WHAT THE TASK ASKS:
Answer these questions using the article on the Bend the Arc, CAIR and Union Project collaboration:
1. How old was Rachel Kranson when she was subjected to anti-Semitic slurs while walking home from shul?
2. On what date was the training session on bystander intervention held?
3. What position does Kranson hold at the University of Pittsburgh?

GIVEN PASSAGE:
###
Bend the Arc, CAIR and Union Project collaborate
Witness toolsIntervention training

Bend the Arc, CAIR and Union Project collaborate

Partnership created to provide community members tools to counter street harassment

Community members participate in bystander intervention training provided by Bend the Arc, CAIR and the Union Project.
(Photo by Jamie Forrest)
Community members participate in bystander intervention training provided by Bend the Arc, CAIR and the Union Project. (Photo by Jamie Forrest)

Rachel Kranson still remembers the time she was the victim of anti-
Semitic slurs when she was just 11, walking home from shul one day. But it is not the slurs themselves that sting most in Kranson’s memory; rather, it’s the fact that a park full of witnesses stood by and did nothing.

“I would say, never in my life have I felt quite that alone,” Kranson recalled. “When I think about it now, I like to believe there were people in that park who would have liked to intervene if they knew what to do. I think a lot of times people don’t intervene because they don’t want to make it worse or they are afraid on some level. Maybe they’re afraid for their own safety.”

Kranson, a member of the 15-person steering committee of Pittsburgh’s chapter of Bend the Arc — a progressive Jewish organization that advocates for social justice — was one of the organizers of a July 20 training session on bystander intervention, offering participants tools to employ when witnessing the harassment of others.

Bend the Arc Pittsburgh “developed out of very informal conversations that some of us in the Jewish community were having after the 2016 election,” said Kranson, an assistant professor at the University of Pittsburgh. “We recognized we wanted to do more than we had been doing to influence the political climate in the United States, and much of the political organizing that was happening in Pittsburgh seemed to focus around Israel. So, we really felt there was an opening for a social action group that was more domestic and focused on the United States.” (See the Chronicle, “Bend the Arc develops Pittsburgh presence,”
###
(Saved data entries)
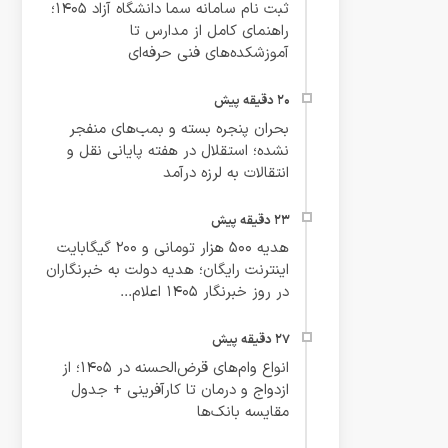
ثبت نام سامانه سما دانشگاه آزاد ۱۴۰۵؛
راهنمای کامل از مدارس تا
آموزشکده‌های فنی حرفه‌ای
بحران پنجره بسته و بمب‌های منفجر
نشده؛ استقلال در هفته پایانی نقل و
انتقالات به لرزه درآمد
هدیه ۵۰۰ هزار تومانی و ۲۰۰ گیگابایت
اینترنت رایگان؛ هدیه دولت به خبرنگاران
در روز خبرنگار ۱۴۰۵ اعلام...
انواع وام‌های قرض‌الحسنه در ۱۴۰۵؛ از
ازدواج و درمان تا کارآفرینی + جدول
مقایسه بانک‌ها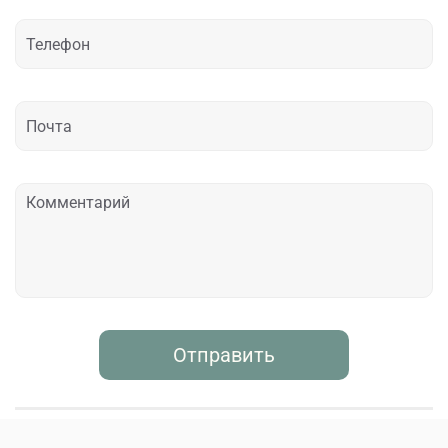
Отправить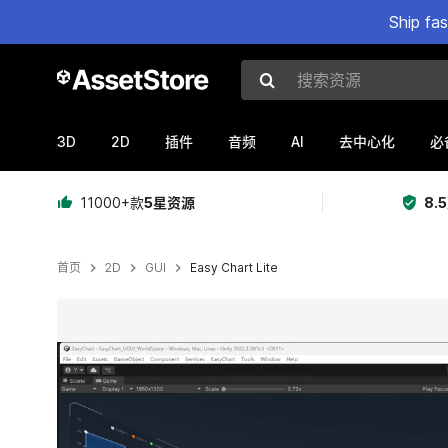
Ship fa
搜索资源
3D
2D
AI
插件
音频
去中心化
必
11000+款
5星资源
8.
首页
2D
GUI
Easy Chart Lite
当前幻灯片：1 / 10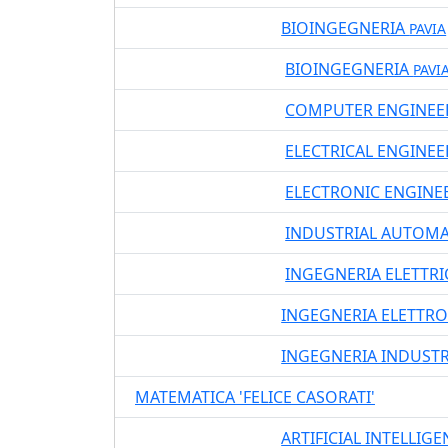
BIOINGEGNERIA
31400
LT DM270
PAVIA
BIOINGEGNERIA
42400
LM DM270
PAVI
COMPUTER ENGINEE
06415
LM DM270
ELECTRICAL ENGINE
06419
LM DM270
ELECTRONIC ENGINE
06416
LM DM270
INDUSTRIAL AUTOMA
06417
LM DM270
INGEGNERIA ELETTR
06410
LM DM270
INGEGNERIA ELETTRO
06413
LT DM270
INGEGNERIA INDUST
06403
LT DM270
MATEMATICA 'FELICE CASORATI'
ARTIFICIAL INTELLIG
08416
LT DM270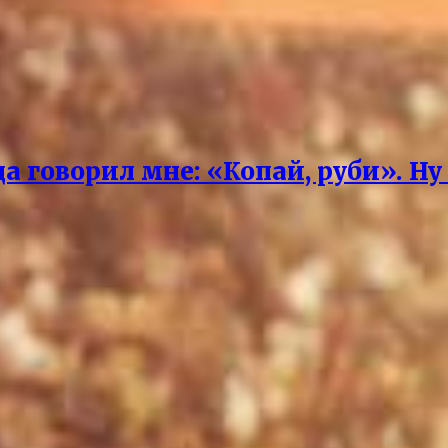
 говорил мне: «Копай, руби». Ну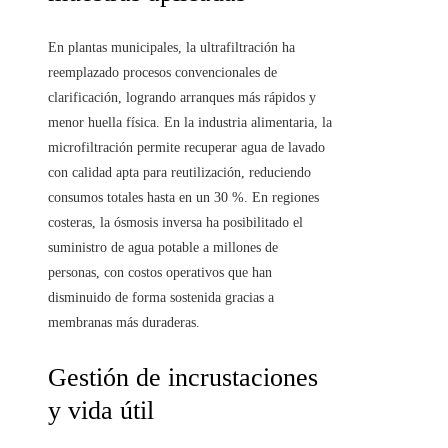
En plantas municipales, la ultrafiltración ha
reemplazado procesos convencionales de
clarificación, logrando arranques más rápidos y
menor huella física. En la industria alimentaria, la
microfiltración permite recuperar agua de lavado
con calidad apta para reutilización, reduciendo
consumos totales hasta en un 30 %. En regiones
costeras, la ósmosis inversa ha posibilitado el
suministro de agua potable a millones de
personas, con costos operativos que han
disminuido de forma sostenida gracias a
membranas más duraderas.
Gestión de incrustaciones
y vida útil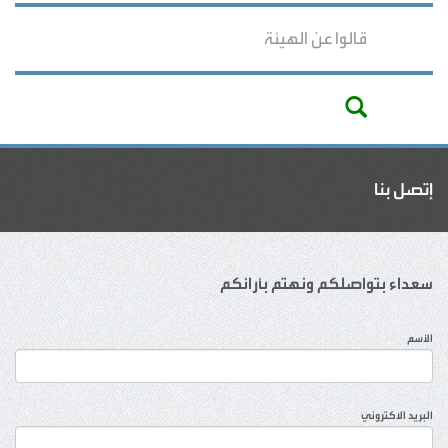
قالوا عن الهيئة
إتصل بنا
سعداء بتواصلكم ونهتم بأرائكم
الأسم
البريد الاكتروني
###
YOUR RESPONSE:
1. She was 11.
2. July 20.
3. Assistant professor.